● **Document extract**
────────────────────
There are a number of different ways of rendering 3D scenes, including tile-based rendering and immediate-mode rendering. In a graphics processing system that uses tile-based rendering, the rendering space is divided into one or more tiles (e.g. rectangular areas) and the rendering is then performed tile-by-tile. This typically increases the rendering speed as well as reducing the framebuffer memory bandwidth required, the amount of on-chip storage required for hidden surface removal (HSR) and the power consumed.

Irrespective of whether tile-based or immediate-mode rendering is used, the rendering process involves the execution of many tasks in parallel. Execution of a task may involve operations, such as texture fetches, which are typically followed by long delays (e.g. due to the time taken to access memory) and this can reduce the efficiency and throughput of the graphics processing pipeline unless mitigating steps are taken.

The embodiments described below are provided by way of example only and are not limiting of implementations which solve any or all of the disadvantages of known graphics processing systems.

This Summary is provided to introduce a selection of concepts in a simplified form that are further described below in the Detailed Description. This Summary is not intended to identify key features or essential features of the claimed subject matter, nor is it intended to be used to limit the scope of the claimed subject matter.

A method of managing resources in a graphics processing pipeline is described. The method comprises, in response to selecting a task for execution within a texture/shading unit, allocating to the task both a static allocation of temporary registers for the entire task and a dynamic allocation of temporary registers. The dynamic allocation comprises temporary registers used by a first phase of the task only and the static allocation of temporary registers comprises any temporary registers that are used by the program and are live at a boundary between two phases. When the task subsequently reaches a boundary between two phases, the dynamic allocation of temporary registers are freed and a new dynamic allocation of temporary registers for a next phase of the task is allocated to the task.

A first aspect provides a method of managing resources in a graphics processing pipeline, the method comprising: in response to selecting a task for execution within a texture/shading unit, allocating to the task a static allocation of temporary registers for the entire task and a dynamic allocation of temporary registers for a first phase of the task only, wherein the task executes a program comprising a plurality of phases and wherein the static allocation of temporary registers comprises any temporary registers that are live at a boundary between two phases; and when the task reaches a boundary between two phases, freeing the dynamic allocation of temporary registers and allocating to the task a new dynamic allocation of temporary registers for a next phase of the task.

A second aspect provides a method of sub-dividing a program into a plurality of phases, the method comprising: analysing instructions in the program to identify one or more phase boundaries based on usage of temporary registers when executed; and for an identified phase boundary, inserting a phase instruction into the program.

A third aspect provides a texture/shading unit for use in a graphics processing pipeline, the texture/shading unit comprising: hardware logic arranged in response to selecting a task for execution, to allocate to the task a static allocation of temporary registers for the entire task and a dynamic allocation of temporary registers for a first phase of the task only, wherein the task executes a program comprising a plurality of phases and wherein the static allocation of temporary registers comprises any temporary registers that are live at a boundary between two phases; and wherein the hardware logic is further arranged, when the task reaches a boundary between two phases, to free the dynamic allocation of temporary registers and allocate to the task a new dynamic allocation of temporary registers for a next phase of the task.
────────────────────
● **Supplied material**
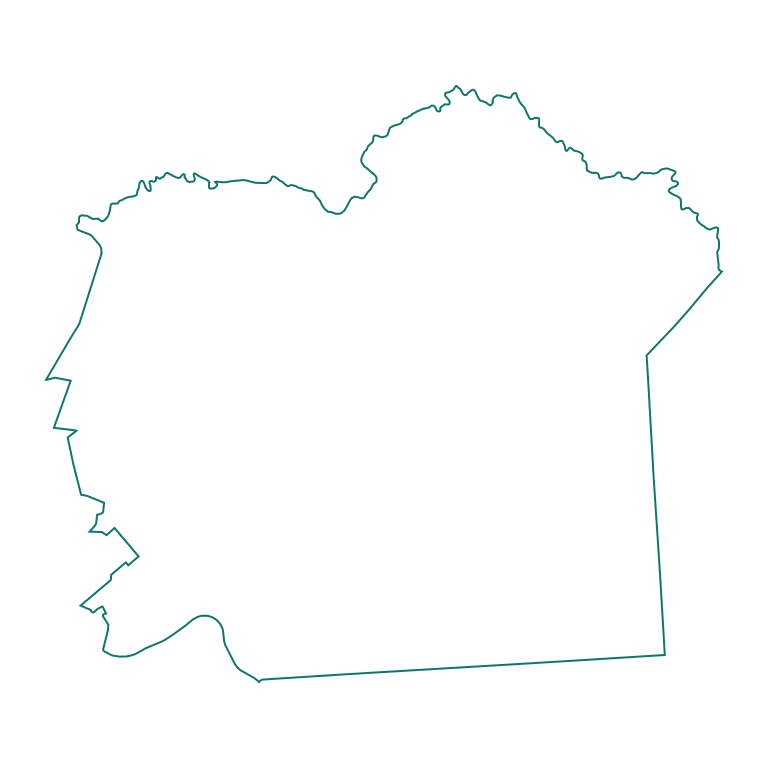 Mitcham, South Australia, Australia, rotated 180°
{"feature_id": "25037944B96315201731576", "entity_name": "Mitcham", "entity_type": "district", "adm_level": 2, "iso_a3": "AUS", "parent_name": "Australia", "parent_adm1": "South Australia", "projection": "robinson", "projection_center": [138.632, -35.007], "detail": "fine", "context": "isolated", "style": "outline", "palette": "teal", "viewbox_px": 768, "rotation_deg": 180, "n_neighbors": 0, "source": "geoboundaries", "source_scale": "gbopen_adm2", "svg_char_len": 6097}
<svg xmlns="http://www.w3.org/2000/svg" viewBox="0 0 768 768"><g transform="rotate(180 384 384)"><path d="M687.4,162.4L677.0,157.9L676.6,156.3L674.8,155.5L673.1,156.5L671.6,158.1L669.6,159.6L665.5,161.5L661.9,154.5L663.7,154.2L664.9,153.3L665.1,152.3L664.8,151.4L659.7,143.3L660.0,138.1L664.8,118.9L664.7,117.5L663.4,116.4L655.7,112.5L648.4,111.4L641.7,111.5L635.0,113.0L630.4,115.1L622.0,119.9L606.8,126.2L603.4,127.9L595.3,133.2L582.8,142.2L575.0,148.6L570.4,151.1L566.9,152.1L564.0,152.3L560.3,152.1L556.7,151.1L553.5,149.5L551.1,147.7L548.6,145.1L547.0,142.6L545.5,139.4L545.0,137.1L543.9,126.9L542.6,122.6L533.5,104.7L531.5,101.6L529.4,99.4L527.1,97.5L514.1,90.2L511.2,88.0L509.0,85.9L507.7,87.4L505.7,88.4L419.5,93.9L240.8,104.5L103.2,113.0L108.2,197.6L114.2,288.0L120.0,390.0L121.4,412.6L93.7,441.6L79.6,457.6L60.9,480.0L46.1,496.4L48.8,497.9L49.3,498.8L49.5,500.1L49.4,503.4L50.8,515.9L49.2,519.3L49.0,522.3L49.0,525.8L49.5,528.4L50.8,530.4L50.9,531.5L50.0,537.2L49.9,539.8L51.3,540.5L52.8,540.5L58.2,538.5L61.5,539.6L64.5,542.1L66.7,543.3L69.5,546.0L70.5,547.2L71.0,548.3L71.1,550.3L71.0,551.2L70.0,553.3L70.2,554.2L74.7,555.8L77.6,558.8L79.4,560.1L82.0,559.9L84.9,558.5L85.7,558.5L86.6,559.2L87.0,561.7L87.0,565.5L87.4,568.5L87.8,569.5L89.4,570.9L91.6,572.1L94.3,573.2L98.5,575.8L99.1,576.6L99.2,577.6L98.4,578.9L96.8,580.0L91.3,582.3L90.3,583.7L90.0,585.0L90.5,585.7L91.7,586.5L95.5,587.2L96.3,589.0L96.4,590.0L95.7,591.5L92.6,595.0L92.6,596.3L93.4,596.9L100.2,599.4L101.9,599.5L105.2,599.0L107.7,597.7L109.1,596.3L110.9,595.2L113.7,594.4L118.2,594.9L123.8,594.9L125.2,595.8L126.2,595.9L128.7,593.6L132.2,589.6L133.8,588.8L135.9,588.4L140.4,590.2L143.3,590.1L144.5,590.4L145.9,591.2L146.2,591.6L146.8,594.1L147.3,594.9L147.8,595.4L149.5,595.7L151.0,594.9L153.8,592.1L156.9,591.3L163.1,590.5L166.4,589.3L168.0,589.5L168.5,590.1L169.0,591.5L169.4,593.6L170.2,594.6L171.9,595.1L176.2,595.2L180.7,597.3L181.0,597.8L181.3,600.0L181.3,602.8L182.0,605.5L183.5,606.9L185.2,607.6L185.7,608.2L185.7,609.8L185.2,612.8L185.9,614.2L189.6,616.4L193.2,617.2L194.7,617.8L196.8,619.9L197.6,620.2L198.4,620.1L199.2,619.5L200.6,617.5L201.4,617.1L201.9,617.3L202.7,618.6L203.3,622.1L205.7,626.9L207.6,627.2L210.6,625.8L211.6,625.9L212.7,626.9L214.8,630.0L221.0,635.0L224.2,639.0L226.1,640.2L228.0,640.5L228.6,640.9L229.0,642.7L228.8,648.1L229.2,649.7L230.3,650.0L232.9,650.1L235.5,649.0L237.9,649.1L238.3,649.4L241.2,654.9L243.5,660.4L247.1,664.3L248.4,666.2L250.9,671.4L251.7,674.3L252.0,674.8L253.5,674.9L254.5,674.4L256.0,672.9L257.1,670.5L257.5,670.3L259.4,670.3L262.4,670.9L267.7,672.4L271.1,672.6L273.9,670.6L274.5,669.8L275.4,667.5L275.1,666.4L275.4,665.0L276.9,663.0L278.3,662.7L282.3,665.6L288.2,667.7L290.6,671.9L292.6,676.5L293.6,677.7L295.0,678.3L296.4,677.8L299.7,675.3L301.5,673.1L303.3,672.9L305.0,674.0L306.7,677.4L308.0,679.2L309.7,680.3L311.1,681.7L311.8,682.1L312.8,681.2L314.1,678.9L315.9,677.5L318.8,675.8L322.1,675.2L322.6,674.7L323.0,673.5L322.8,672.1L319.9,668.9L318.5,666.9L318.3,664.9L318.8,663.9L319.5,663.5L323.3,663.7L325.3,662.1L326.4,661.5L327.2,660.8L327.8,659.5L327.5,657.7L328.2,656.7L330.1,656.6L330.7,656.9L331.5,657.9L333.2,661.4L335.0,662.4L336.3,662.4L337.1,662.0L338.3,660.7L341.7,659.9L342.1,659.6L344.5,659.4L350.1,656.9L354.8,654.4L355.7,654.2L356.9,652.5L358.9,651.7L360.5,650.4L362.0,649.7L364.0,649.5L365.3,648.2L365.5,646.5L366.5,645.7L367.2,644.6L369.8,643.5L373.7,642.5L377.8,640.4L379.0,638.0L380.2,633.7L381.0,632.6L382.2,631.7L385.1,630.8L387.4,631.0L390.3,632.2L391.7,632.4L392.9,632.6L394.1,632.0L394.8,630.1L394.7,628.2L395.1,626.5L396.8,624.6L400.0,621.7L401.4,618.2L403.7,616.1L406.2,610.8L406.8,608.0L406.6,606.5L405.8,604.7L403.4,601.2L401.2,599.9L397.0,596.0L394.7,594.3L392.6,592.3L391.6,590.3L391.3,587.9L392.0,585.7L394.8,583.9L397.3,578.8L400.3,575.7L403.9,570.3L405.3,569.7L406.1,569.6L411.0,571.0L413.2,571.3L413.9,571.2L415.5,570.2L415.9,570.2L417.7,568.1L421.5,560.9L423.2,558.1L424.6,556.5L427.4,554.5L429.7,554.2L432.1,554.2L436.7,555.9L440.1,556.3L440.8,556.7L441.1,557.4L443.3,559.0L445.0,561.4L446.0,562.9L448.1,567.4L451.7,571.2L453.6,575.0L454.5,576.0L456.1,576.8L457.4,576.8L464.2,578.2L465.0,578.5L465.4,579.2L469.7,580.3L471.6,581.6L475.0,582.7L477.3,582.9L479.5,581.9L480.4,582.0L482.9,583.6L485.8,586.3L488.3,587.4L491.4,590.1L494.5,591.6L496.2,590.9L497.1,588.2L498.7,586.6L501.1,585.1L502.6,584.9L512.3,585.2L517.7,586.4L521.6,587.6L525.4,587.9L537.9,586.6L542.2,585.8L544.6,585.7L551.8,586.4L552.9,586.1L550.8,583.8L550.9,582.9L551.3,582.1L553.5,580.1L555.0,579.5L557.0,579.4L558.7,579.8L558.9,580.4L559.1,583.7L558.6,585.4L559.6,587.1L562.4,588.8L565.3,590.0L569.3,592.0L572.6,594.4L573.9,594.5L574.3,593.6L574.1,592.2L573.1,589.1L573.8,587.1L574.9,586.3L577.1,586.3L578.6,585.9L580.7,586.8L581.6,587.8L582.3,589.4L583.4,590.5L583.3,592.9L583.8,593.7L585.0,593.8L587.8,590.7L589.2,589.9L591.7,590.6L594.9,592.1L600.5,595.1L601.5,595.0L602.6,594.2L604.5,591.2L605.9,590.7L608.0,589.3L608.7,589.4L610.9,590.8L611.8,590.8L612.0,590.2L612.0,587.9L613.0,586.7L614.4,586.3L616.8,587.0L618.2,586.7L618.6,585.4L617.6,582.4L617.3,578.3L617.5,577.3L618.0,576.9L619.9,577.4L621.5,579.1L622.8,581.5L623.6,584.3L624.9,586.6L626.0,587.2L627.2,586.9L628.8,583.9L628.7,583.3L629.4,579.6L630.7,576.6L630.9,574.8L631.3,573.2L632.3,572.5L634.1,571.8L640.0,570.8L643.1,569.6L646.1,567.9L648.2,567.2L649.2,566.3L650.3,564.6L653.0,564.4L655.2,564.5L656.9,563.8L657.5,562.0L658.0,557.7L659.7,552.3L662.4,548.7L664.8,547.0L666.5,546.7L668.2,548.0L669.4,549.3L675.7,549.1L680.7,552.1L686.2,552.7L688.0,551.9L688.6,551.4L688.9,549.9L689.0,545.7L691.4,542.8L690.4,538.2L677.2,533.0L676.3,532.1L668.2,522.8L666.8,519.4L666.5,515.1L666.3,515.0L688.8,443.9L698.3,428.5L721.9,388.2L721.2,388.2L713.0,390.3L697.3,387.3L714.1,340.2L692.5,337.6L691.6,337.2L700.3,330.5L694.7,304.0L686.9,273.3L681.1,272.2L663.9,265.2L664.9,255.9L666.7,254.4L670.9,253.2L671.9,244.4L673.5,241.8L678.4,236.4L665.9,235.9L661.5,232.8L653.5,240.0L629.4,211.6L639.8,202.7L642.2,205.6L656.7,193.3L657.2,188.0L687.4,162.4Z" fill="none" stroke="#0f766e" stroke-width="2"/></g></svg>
────────────────────
● **Work instructions**
(1) From the text on graphics rendering, copy word for word the part starting with "The embodiments described" and going on through "graphics processing systems.".
(2) Put this sentence from the graphics rendering text into Spanish: "A method of managing resources in a graphics processing pipeline is described."
(3) Keep writing the text on managing registers in graphics processing, picking up right after its last sentence.

● **Task results**
(1)
The embodiments described below are provided by way of example only and are not limiting of implementations which solve any or all of the disadvantages of known graphics processing systems.

(2) Se describe un método para gestionar recursos en una canalización de procesamiento de gráficos.

(3)
A fourth aspect provides a graphics processing system comprising the texture/shading unit described herein. A fifth aspect provides a graphics processing system configured to perform a method as described herein. The graphics processing system may be embodied in hardware on an integrated circuit.

A sixth aspect provides a computer readable code configured to cause a method as described herein to be performed when the code is run. A seventh aspect provides a computer readable storage medium having encoded thereon the computer readable code.

The texture/shading unit or graphics processing system comprising the texture/shading unit may be embodied in hardware on an integrated circuit. There may be provided a method of manufacturing, at an integrated circuit manufacturing system, a texture/shading unit or graphics processing system comprising the texture/shading unit. There may be provided an integrated circuit definition dataset that, when processed in an integrated circuit manufacturing system, configures the system to manufacture a texture/shading unit or graphics processing system comprising the texture/shading unit. There may be provided a non-transitory computer readable storage medium having stored thereon a computer readable description of an integrated circuit that, when processed, causes a layout processing system to generate a circuit layout description used in an integrated circuit manufacturing system to manufacture a texture/shading unit or graphics processing system comprising the texture/shading unit.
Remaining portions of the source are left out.